Please turn the text read from every entry below into a JSON list of strings, with one string per line and blank lines left out. Leave the pictures out of your answer.

§ **Material provided**
● ● ●

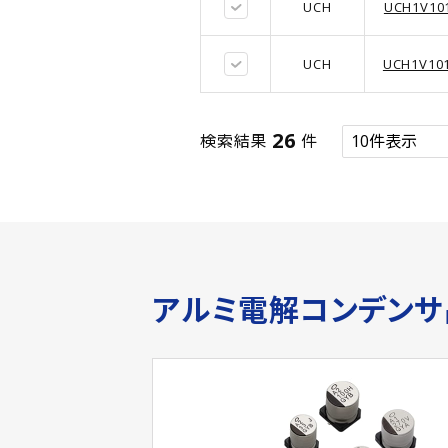
UCH
UCH1V10
UCH
UCH1V10
26
検索結果
件
アルミ電解コンデン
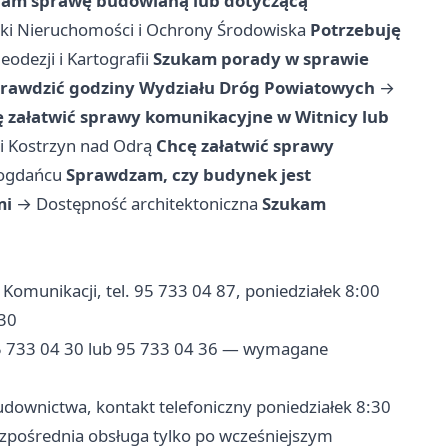
am sprawę budowlaną lub dotyczącą
ki Nieruchomości i Ochrony Środowiska
Potrzebuję
odezji i Kartografii
Szukam porady w sprawie
prawdzić godziny Wydziału Dróg Powiatowych
→
 załatwić sprawy komunikacyjne w Witnicy lub
 i Kostrzyn nad Odrą
Chcę załatwić sprawy
Bogdańcu
Sprawdzam, czy budynek jest
mi
→
Dostępność architektoniczna
Szukam
Komunikacji, tel. 95 733 04 87, poniedziałek 8:00
:30
95 733 04 30 lub 95 733 04 36 — wymagane
downictwa, kontakt telefoniczny poniedziałek 8:30
ezpośrednia obsługa tylko po wcześniejszym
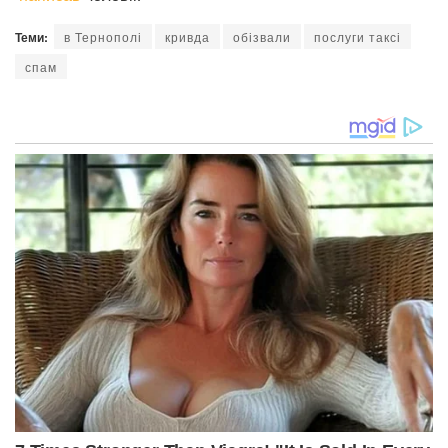
Теми:
в Тернополі
кривда
обізвали
послуги таксі
спам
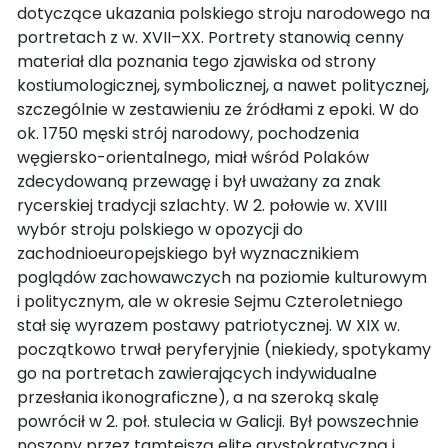
dotyczące ukazania polskiego stroju narodowego na
portretach z w. XVII–XX. Portrety stanowią cenny
materiał dla poznania tego zjawiska od strony
kostiumologicznej, symbolicznej, a nawet politycznej,
szczególnie w zestawieniu ze źródłami z epoki. W do
ok. 1750 męski strój narodowy, pochodzenia
węgiersko-orientalnego, miał wśród Polaków
zdecydowaną przewagę i był uważany za znak
rycerskiej tradycji szlachty. W 2. połowie w. XVIII
wybór stroju polskiego w opozycji do
zachodnioeuropejskiego był wyznacznikiem
poglądów zachowawczych na poziomie kulturowym
i politycznym, ale w okresie Sejmu Czteroletniego
stał się wyrazem postawy patriotycznej. W XIX w.
początkowo trwał peryferyjnie (niekiedy, spotykamy
go na portretach zawierających indywidualne
przesłania ikonograficzne), a na szeroką skalę
powrócił w 2. poł. stulecia w Galicji. Był powszechnie
noszony przez tamtejszą elitę arystokratyczną i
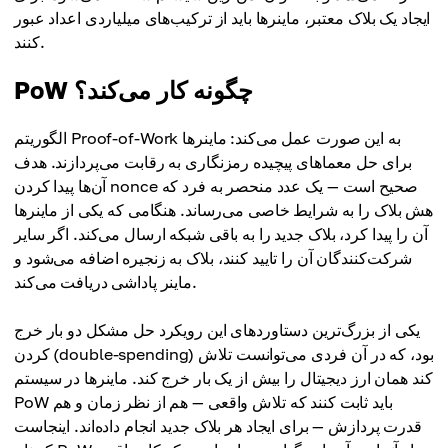
ایجاد یک بلاک معتبر، ماینرها باید از ترکیب‌های میلیاردی اعداد عبور
کنند.
PoW چگونه کار می‌کند؟
الگوریتم Proof-of-Work به این صورت عمل می‌کند: ماینرها
برای حل معماهای پیچیده رمزنگاری به رقابت می‌پردازند. هدف
آن‌ها پیدا کردن nonce صحیح است — یک عدد منحصر به فرد که
هش بلاک را به شرایط خاصی می‌رساند. هنگامی که یکی از ماینرها
آن را پیدا کرد، بلاک جدید را به باقی شبکه ارسال می‌کند. اگر سایر
شرکت‌کنندگان آن را تایید کنند، بلاک به زنجیره اضافه می‌شود و
ماینر پاداشی دریافت می‌کند.
یکی از بزرگ‌ترین دستاوردهای این رویکرد حل مشکل دو بار خرج
کردن (double-spending) بود، که در آن فردی می‌توانست تلاش
کند همان ارز دیجیتال را بیش از یک بار خرج کند. ماینرها در سیستم
PoW باید ثابت کنند که تلاش واقعی — هم از نظر زمان و هم
قدرت پردازش — برای ایجاد هر بلاک جدید انجام داده‌اند. اینجاست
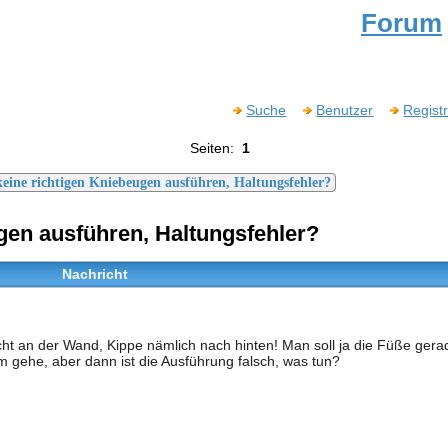
Forum
Suche
Benutzer
Regist
Seiten:
1
keine richtigen Kniebeugen ausführen, Haltungsfehler?
ugen ausführen, Haltungsfehler?
Nachricht
ht an der Wand, Kippe nämlich nach hinten! Man soll ja die Füße ger
m gehe, aber dann ist die Ausführung falsch, was tun?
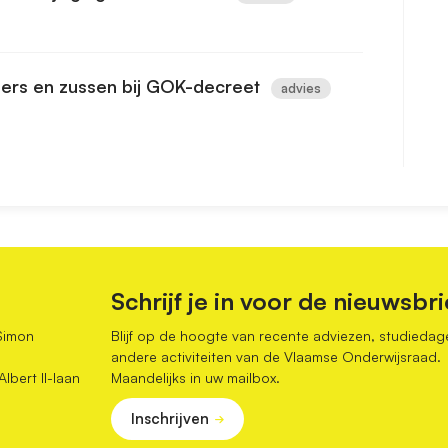
oers en zussen bij GOK-decreet
advies
Schrijf je in voor de nieuwsbri
Simon
Blijf op de hoogte van recente adviezen, studiedag
andere activiteiten van de Vlaamse Onderwijsraad.
bert II-laan
Maandelijks in uw mailbox.
Inschrijven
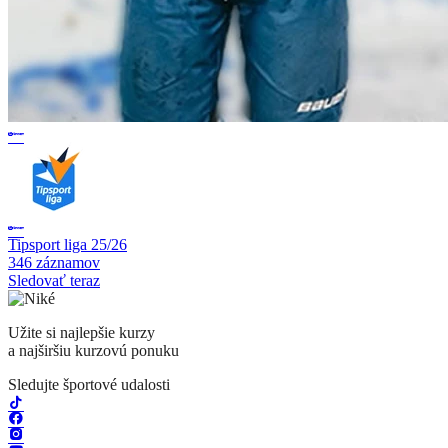
Tipsport liga 25/26
346 záznamov
Sledovať teraz
Užite si najlepšie kurzy
a najširšiu kurzovú ponuku
Sledujte športové udalosti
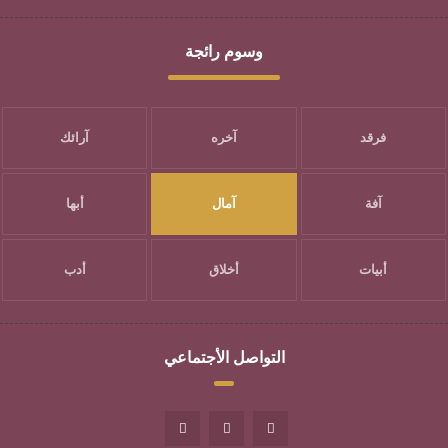
وسوم رائجة
فرقد
آخره
آرائك
آفة
آمال
أبها
أبيات
أخلاق
أدب
التواصل الأجتماعي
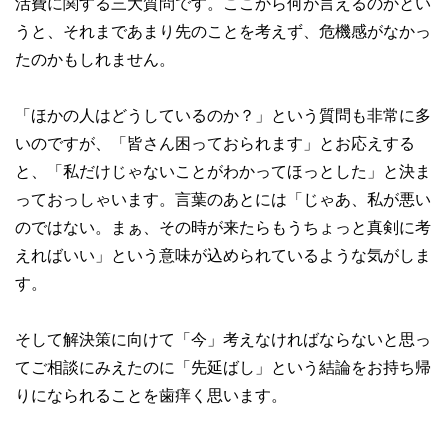
活費に関する三大質問です。ここから何が言えるのかとい
うと、それまであまり先のことを考えず、危機感がなかっ
たのかもしれません。
「ほかの人はどうしているのか？」という質問も非常に多
いのですが、「皆さん困っておられます」とお応えする
と、「私だけじゃないことがわかってほっとした」と決ま
っておっしゃいます。言葉のあとには「じゃあ、私が悪い
のではない。まぁ、その時が来たらもうちょっと真剣に考
えればいい」という意味が込められているような気がしま
す。
そして解決策に向けて「今」考えなければならないと思っ
てご相談にみえたのに「先延ばし」という結論をお持ち帰
りになられることを歯痒く思います。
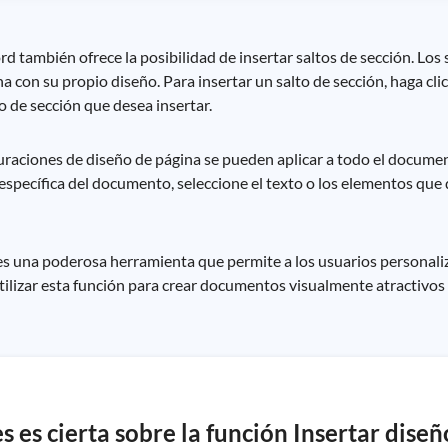
 también ofrece la posibilidad de insertar saltos de sección. Los 
na con su propio diseño. Para insertar un salto de sección, haga cli
o de sección que desea insertar.
raciones de diseño de página se pueden aplicar a todo el documen
específica del documento, seleccione el texto o los elementos que 
s una poderosa herramienta que permite a los usuarios personaliz
ilizar esta función para crear documentos visualmente atractivos 
s es cierta sobre la función Insertar dise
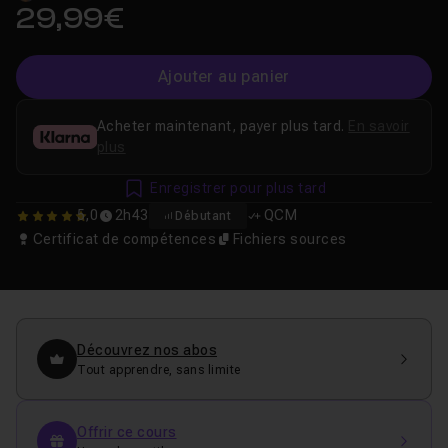
29,99€
Ajouter au panier
Acheter maintenant, payer plus tard.
En savoir
plus
Enregistrer pour plus tard
5,0
2h43
QCM
Débutant
5
Certificat de compétences
Fichiers sources
Découvrez nos abos
Tout apprendre, sans limite
Offrir ce cours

● ● ●

§ **Response area**
[
  "UCH",
  "UCH1V10",
  "UCH",
  "UCH1V10",
  "26",
  "検索結果",
  "件",
  "アルミ電解コンデン",
  "am sprawę budowlaną lub dotyczącą",
  "ki Nieruchomości i Ochrony Środowiska",
  "Potrzebuję",
  "odezji i Kartografii",
  "Szukam porady w sprawie",
  "prawdzić godziny Wydziału Dróg Powiatowych",
  "→",
  " załatwić sprawy komunikacyjne w Witnicy lub",
  " i Kostrzyn nad Odrą",
  "Chcę załatwić sprawy",
  "Bogdańcu",
  "Sprawdzam, czy budynek jest",
  "mi",
  "→",
  "Dostępność architektoniczna",
  "Szukam",
  "Komunikacji, tel. 95 733 04 87, poniedziałek 8:00",
  ":30",
  "95 733 04 30 lub 95 733 04 36 — wymagane",
  "downictwa, kontakt telefoniczny poniedziałek 8:30",
  "ezpośrednia obsługa tylko po wcześniejszym",
  "Теми:",
  "в Тернополі",
  "кривда",
  "обізвали",
  "послуги таксі",
  "спам",
  "dotyczące ukazania polskiego stroju narodowego na",
  "portretach z w. XVII–XX. Portrety stanowią cenny",
  "materiał dla poznania tego zjawiska od strony",
  "kostiumologicznej, symbolicznej, a nawet politycznej,",
  "szczególnie w zestawieniu ze źródłami z epoki. W do",
  "ok. 1750 męski strój narodowy, pochodzenia",
  "węgiersko-orientalnego, miał wśród Polaków",
  "zdecydowaną przewagę i był uważany za znak",
  "rycerskiej tradycji szlachty. W 2. połowie w. XVIII",
  "wybór stroju polskiego w opozycji do",
  "zachodnioeuropejskiego był wyznacznikiem",
  "poglądów zachowawczych na poziomie kulturowym",
  "i politycznym, ale w okresie Sejmu Czteroletniego",
  "stał się wyrazem postawy patriotycznej. W XIX w.",
  "początkowo trwał peryferyjnie (niekiedy, spotykamy",
  "go na portretach zawierających indywidualne",
  "przesłania ikonograficzne), a na szeroką skalę",
  "powrócił w 2. poł. stulecia w Galicji. Był powszechnie",
  "noszony przez tamtejszą elitę arystokratyczną i",
  "ایجاد یک بلاک معتبر، ماینرها باید از ترکیب‌های میلیاردی اعداد عبور",
  "کنند.",
  "PoW چگونه کار می‌کند؟",
  "الگوریتم Proof-of-Work به این صورت عمل می‌کند: ماینرها",
  "برای حل معماهای پیچیده رمزنگاری به رقابت می‌پردازند. هدف",
  "آن‌ها پیدا کردن nonce صحیح است — یک عدد منحصر به فرد که",
  "هش بلاک را به شرایط خاصی می‌رساند. هنگامی که یکی از ماینرها",
  "آن را پیدا کرد، بلاک جدید را به باقی شبکه ارسال می‌کند. اگر سایر",
  "شرکت‌کنندگان آن را تایید کنند، بلاک به زنجیره اضافه می‌شود و",
  "ماینر پاداشی دریافت می‌کند.",
  "یکی از بزرگ‌ترین دستاوردهای این رویکرد حل مشکل دو بار خرج",
  "کردن (double-spending) بود، که در آن فردی می‌توانست تلاش",
  "کند همان ارز دیجیتال را بیش از یک بار خرج کند. ماینرها در سیستم",
  "PoW باید ثابت کنند که تلاش واقعی — هم از نظر زمان و هم",
  "قدرت پردازش — برای ایجاد هر بلاک جدید انجام داده‌اند. اینجاست",
  "Forum",
  "Suche",
  "Benutzer",
  "Regist",
  "Seiten:",
  "1",
  "keine richtigen Kniebeugen ausführen, Haltungsfehler?",
  "ugen ausführen, Haltungsfehler?",
  "Nachricht",
  "ht an der Wand, Kippe nämlich nach hinten! Man soll ja die Füße ger",
  "m gehe, aber dann ist die Ausführung falsch, was tun?",
  "oers en zussen bij GOK-decreet",
  "advies",
  "Schrijf je in voor de nieuwsbri",
  "Simon",
  "Blijf op de hoogte van recente adviezen, studiedag",
  "andere activiteiten van de Vlaamse Onderwijsraad.",
  "bert II-laan",
  "Maandelijks in uw mailbox.",
  "Inschrijven",
  "Tipsport liga 25/26",
  "346 záznamov",
  "Sledovať teraz",
  "Užite si najlepšie kurzy",
  "a najširšiu kurzovú ponuku",
  "Sledujte športové udalosti",
  "وسوم رائجة",
  "فرقد",
  "آخره",
  "آرائك",
  "آفة",
  "آمال",
  "أبها",
  "أبيات",
  "أخلاق",
  "أدب",
  "التواصل الأجتماعي",
  "活費に関する三大質問です。ここから何が言えるのかとい",
  "うと、それまであまり先のことを考えず、危機感がなかっ",
  "たのかもしれません。",
  "「ほかの人はどうしているのか？」という質問も非常に多",
  "いのですが、「皆さん困っておられます」とお応えする",
  "と、「私だけじゃないことがわかってほっとした」と決ま",
  "っておっしゃいます。言葉のあとには「じゃあ、私が悪い",
  "のではない。まぁ、その時が来たらもうちょっと真剣に考",
  "えればいい」という意味が込められているような気がしま",
  "す。",
  "そして解決策に向けて「今」考えなければならないと思っ",
  "てご相談にみえたのに「先延ばし」という結論をお持ち帰",
  "りになられることを歯痒く思います。",
  " también ofrece la posibilidad de insertar saltos de sección. Los ",
  "na con su propio diseño. Para insertar un salto de sección, haga cli",
  "o de sección que desea insertar.",
  "raciones de diseño de página se pueden aplicar a todo el documen",
  "específica del documento, seleccione el texto o los elementos que ",
  "s una poderosa herramienta que permite a los usuarios personaliz",
  "ilizar esta función para crear documentos visualmente atractivos ",
  "s es cierta sobre la función Insertar dise",
  "29,99€",
  "Ajouter au panier",
  "Acheter maintenant, payer plus tard.",
  "En savoir",
  "plus",
  "Enregistrer pour plus tard",
  "5,0",
  "2h43",
  "QCM",
  "Débutant",
  "5",
  "Certificat de compétences",
  "Fichiers sources",
  "Découvrez nos abos",
  "Tout apprendre, sans limite",
  "Offrir ce cours"
]